Of note, regardless of whether ADHD persists from childhood or begins in adulthood, adult symptoms may differ from those seen in children. Children with ADHD typically have hyperactivity symptoms, such as running and jumping around a lot. More common in adults is inattentiveness, including trouble concentrating or being forgetful. And when adults with ADHD do have hyperactivity, it’s more a feeling of mental as opposed to physical restlessness. Also, though more boys than girls present with ADHD as children, the sex ratios are closer to equal in adulthood.
Is it ADHD, or something else?
But the studies tend to have methodological limitations, including that the adult diagnoses were based on self-report of symptoms, while childhood diagnoses were based on reports from parents or teachers, which could overestimate the number of adult-onset cases. Notably, the Brazilian and U.K. studies did not look at adults beyond their late teen years—which is at best “too small a slice of adulthood” from which to draw firm conclusions, the accompanying editorial pointed out.

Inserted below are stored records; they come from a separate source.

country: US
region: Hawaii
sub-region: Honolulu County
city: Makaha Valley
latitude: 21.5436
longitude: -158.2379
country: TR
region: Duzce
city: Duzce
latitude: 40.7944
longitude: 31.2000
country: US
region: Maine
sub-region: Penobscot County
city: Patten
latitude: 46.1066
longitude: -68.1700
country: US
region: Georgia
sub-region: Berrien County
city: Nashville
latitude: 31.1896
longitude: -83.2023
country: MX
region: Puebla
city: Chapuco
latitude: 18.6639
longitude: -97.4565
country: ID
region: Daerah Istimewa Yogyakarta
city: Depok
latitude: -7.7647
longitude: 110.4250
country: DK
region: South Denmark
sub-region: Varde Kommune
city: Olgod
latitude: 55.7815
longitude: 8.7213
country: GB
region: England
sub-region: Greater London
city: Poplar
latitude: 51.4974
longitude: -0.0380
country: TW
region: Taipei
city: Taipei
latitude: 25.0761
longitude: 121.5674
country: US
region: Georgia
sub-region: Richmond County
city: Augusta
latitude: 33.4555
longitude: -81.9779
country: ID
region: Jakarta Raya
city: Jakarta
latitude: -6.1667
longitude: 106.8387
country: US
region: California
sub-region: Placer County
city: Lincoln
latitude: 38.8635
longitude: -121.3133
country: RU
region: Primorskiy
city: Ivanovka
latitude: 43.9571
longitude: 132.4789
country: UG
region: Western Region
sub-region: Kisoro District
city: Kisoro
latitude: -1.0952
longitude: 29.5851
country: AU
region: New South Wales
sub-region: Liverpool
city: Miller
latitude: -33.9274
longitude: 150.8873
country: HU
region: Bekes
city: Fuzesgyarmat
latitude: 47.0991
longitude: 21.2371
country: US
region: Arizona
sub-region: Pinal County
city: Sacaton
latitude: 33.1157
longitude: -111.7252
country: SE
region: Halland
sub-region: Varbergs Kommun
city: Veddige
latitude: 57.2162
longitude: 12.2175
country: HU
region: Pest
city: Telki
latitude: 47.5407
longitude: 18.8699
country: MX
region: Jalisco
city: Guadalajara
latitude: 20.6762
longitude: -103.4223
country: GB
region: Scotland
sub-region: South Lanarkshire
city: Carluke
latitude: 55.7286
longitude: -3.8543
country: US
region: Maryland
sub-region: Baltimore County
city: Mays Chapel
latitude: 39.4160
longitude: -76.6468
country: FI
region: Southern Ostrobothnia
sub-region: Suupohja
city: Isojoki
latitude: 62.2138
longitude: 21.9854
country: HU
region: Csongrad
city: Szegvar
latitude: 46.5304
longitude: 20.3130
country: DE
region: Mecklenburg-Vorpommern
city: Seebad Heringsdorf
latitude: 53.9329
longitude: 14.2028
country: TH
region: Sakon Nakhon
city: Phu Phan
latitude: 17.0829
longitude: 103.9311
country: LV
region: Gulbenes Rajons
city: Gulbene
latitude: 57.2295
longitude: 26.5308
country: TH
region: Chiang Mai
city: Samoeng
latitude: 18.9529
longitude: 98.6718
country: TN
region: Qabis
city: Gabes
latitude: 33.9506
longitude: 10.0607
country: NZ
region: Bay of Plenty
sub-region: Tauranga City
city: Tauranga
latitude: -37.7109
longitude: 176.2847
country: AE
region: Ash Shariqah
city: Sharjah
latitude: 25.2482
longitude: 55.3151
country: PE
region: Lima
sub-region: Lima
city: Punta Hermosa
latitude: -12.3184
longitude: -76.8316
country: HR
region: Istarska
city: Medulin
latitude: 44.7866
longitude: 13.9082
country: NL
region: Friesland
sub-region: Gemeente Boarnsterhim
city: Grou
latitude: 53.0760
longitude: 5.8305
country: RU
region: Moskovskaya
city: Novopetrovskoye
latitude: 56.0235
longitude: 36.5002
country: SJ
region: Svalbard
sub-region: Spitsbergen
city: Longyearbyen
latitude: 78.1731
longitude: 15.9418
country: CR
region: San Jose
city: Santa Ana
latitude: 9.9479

Moreover, in a study published in 2018 in the American Journal of Psychiatry, researchers were more skeptical, calling most cases of adult-onset ADHD “false positives.” It followed 239 children without ADHD at baseline, carefully evaluating them at eight separate points over 14 years until they reached their mid-twenties. While a few of the cases of adult-onset ADHD were found to be “valid,” most could be fully or largely explained by other mental disorders or substance use.
Even the researchers of the Brazilian and U.K. studies noted that many cases of supposed adult-onset ADHD may be a different mental health condition altogether, such as anxiety, depression, or obsessive-compulsive disorder. It’s also possible, they say, that in some cases, ADHD may be masked in childhood due to protective factors, such as having high cognitive skills and a supportive family, which allow children to cope with or compensate for the symptoms—but when they, as adults, are faced with more life challenges and a less-structured environment, the symptoms may then become apparent. That is, ADHD that appears for the first time in adulthood may just be “late-identified.”
Research is still ongoing about whether ADHD can begin in adulthood as a distinct disorder from childhood-onset ADHD. One sure thing is that if true adult-onset ADHD exists, it is not as common as it has recently been made out to be. Still, adults who have long-standing impulsivity, hyperactivity, or inattentiveness that is impairing their ability to function well in daily life should be evaluated, even if they don’t recall being that way early in life or if family members say these symptoms were not apparent during childhood.
But it’s key for health care providers to determine whether the symptoms may be related to some other mental health condition before beginning treatment, which often involves use of the prescription stimulants methylphenidate (Ritalin) and dextroamphetamine (in Adderall), plus behavioral treatments for children and cognitive-behavioral treatments for adults. For most individuals with ADHD, this combination of pharmacologic and psychosocial interventions is optimal. The CDC outlines the criteria used to diagnose ADHD in both children and adults on its website.